== DATA SHOWN ==

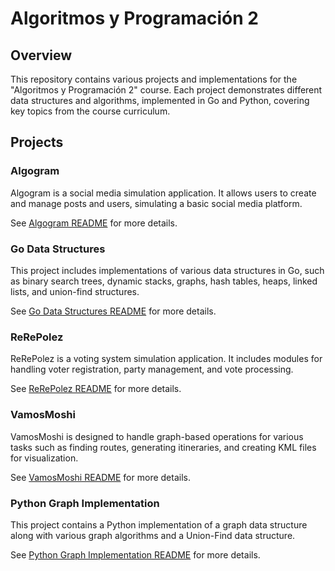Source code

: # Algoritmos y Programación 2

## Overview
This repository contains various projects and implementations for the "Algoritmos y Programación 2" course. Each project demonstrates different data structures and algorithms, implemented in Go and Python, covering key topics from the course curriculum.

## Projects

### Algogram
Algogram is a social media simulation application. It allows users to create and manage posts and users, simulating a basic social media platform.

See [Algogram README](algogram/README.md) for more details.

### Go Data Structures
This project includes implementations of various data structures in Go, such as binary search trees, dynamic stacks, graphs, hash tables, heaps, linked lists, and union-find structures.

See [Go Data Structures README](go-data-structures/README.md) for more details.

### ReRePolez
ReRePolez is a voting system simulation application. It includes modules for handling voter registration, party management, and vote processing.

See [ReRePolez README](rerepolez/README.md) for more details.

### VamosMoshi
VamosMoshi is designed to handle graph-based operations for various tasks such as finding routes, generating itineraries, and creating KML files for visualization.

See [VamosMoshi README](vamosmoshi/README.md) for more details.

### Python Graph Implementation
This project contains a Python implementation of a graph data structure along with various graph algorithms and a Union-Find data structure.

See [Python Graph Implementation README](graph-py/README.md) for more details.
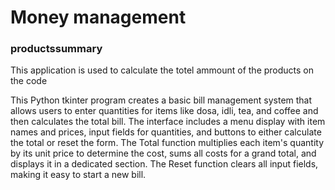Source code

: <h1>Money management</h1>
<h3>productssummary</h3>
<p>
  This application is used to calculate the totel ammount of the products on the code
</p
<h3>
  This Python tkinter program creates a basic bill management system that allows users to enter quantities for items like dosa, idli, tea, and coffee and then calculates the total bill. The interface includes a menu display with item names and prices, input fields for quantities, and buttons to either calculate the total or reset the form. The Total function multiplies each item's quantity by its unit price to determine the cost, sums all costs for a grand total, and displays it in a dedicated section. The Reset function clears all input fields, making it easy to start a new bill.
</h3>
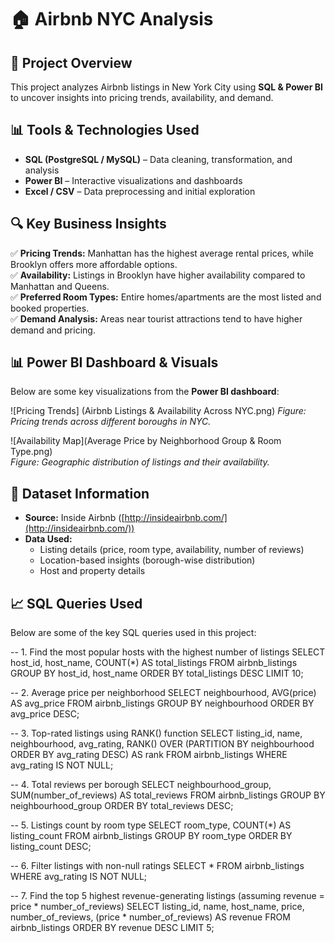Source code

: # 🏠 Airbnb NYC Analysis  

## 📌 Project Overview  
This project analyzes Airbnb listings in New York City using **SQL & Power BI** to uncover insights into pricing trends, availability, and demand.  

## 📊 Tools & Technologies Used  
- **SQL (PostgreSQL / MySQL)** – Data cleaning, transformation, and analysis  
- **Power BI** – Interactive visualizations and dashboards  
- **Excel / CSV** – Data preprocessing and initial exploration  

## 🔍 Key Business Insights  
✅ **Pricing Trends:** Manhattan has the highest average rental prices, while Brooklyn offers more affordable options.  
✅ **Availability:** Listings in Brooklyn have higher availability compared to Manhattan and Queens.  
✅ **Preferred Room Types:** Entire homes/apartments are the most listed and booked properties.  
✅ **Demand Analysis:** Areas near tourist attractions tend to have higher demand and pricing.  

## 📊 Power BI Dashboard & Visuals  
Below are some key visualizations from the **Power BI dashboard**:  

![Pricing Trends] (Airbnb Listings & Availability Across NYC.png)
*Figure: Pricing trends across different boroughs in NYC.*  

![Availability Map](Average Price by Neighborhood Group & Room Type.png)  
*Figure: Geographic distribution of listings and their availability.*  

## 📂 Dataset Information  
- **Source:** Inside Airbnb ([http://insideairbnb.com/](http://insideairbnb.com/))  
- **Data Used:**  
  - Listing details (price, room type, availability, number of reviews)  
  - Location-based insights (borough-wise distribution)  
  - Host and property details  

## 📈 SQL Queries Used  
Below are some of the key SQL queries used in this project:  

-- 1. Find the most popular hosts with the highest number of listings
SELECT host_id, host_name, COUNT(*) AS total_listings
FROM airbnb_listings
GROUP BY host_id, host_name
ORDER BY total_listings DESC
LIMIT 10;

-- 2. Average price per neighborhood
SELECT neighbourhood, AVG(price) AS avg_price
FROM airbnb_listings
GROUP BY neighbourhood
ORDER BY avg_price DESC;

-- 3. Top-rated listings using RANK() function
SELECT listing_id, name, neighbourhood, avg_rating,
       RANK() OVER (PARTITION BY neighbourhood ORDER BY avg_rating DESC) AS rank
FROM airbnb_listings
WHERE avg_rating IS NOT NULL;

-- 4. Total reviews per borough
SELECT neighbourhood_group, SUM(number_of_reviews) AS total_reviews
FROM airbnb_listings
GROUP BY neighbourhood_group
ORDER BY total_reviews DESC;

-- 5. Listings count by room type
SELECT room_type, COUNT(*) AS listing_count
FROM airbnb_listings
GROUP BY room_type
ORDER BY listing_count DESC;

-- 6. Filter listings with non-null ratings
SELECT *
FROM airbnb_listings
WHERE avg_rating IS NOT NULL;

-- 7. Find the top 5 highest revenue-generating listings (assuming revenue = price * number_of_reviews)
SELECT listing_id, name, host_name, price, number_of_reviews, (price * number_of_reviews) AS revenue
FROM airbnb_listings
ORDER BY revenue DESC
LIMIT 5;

===
== DATA SHOWN ==

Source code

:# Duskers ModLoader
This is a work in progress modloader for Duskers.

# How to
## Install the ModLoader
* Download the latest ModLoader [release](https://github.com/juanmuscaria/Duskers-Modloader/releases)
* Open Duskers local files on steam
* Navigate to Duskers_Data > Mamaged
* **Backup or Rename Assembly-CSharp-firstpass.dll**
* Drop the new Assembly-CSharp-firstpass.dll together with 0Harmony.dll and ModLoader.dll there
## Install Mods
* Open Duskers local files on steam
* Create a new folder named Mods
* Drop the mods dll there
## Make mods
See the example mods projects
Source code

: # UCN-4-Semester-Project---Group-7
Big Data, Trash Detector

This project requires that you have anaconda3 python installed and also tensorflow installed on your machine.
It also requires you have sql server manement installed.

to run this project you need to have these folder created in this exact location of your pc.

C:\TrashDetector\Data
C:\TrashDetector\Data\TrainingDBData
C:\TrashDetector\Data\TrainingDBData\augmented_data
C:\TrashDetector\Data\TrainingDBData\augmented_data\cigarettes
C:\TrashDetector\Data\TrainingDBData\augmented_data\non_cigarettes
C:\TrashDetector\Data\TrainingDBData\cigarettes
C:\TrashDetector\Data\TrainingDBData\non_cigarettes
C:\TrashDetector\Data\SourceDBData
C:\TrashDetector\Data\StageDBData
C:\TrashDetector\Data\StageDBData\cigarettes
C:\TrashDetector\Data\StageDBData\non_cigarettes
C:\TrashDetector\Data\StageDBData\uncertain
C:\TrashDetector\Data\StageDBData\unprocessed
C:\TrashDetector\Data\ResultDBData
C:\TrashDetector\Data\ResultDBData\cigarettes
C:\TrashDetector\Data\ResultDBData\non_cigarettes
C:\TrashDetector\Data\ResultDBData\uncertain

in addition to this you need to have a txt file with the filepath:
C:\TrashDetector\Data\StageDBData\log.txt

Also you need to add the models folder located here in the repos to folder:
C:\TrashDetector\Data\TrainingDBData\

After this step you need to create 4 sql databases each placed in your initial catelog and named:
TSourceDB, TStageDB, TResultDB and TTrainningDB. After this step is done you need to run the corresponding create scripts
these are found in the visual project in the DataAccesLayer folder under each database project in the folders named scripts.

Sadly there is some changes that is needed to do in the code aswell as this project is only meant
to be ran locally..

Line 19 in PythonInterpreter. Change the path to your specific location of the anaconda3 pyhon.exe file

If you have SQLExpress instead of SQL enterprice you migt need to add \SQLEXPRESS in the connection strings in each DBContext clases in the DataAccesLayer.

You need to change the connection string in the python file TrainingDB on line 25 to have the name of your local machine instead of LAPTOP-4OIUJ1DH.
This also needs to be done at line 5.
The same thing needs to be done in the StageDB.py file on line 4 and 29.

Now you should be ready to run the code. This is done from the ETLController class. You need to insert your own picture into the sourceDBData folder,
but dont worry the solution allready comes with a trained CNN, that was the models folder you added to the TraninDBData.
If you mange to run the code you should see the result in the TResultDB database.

===

INSTRUCTIONS FOR THE TASK.
Look above for the line with "## Overview" and the line with "### Go Data Structures". Write out those two lines and all the lines between them, exactly, and no others.

RESPONSE TO THIS EXERCISE.
## Overview
This repository contains various projects and implementations for the "Algoritmos y Programación 2" course. Each project demonstrates different data structures and algorithms, implemented in Go and Python, covering key topics from the course curriculum.

## Projects

### Algogram
Algogram is a social media simulation application. It allows users to create and manage posts and users, simulating a basic social media platform.

See [Algogram README](algogram/README.md) for more details.

### Go Data Structures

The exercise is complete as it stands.